Friday, January 23, 2009

Commercial Ethics? That's What You'll Get With Consumer Driven Health Care

Privatizing government programs removes the kind of oversight necessary to to rein in greed and abuse. It's one of the reasons why many, including myself, are against school vouchers and a free market health care system. Instead of government oversight, audits and studies, were treated with advertising brochures telling us how great a private school or health care service is. Does anyone want to trust their child's education or family health care to a sales pitch? That's the latest finding:
Kaiser Daily Health Policy Report “Consumer-Driven Health Care Might Not Be What Patients Need -- Caveat Emptor," Journal of the American Medical Association: In the commentary, Robert Berenson of the Urban Institute and Christine Cassel of the American Board of Internal Medicine discuss consumer directed health care plans designed to make consumers more selective in seeking services.
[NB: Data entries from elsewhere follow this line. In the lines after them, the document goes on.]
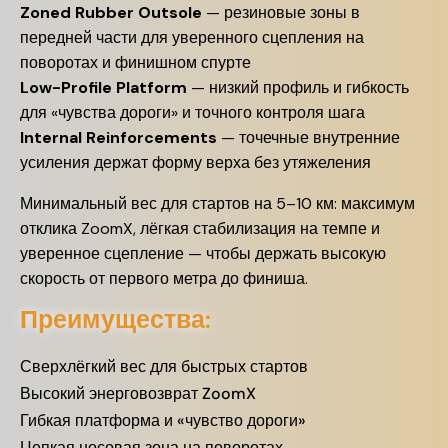
Zoned Rubber Outsole
— резиновые зоны в
передней части для уверенного сцепления на
поворотах и финишном спурте
Low-Profile Platform
— низкий профиль и гибкость
для «чувства дороги» и точного контроля шага
Internal Reinforcements
— точечные внутренние
усиления держат форму верха без утяжеления
Минимальный вес для стартов на 5–10 км: максимум
отклика ZoomX, лёгкая стабилизация на темпе и
уверенное сцепление — чтобы держать высокую
скорость от первого метра до финиша.
Преимущества:
Сверхлёгкий вес для быстрых стартов
Высокий энерговозврат ZoomX
Гибкая платформа и «чувство дороги»
Цепкая носовая зона на поворотах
While many see consumer-directed care as a "new approach to organizing the financing and delivery of health care," the model "implicitly calls for a fundamental reordering of the patient-physician relationship, placing increased reliance on commercial ethics while eroding professional ethics as the guiding force for patient-physician interactions," the authors write
"Commercial ethics?" What a surreal concept. We saw how well commercial ethics worked on Wall Street, didn't we? Anyone for a rerun of that disaster with health care?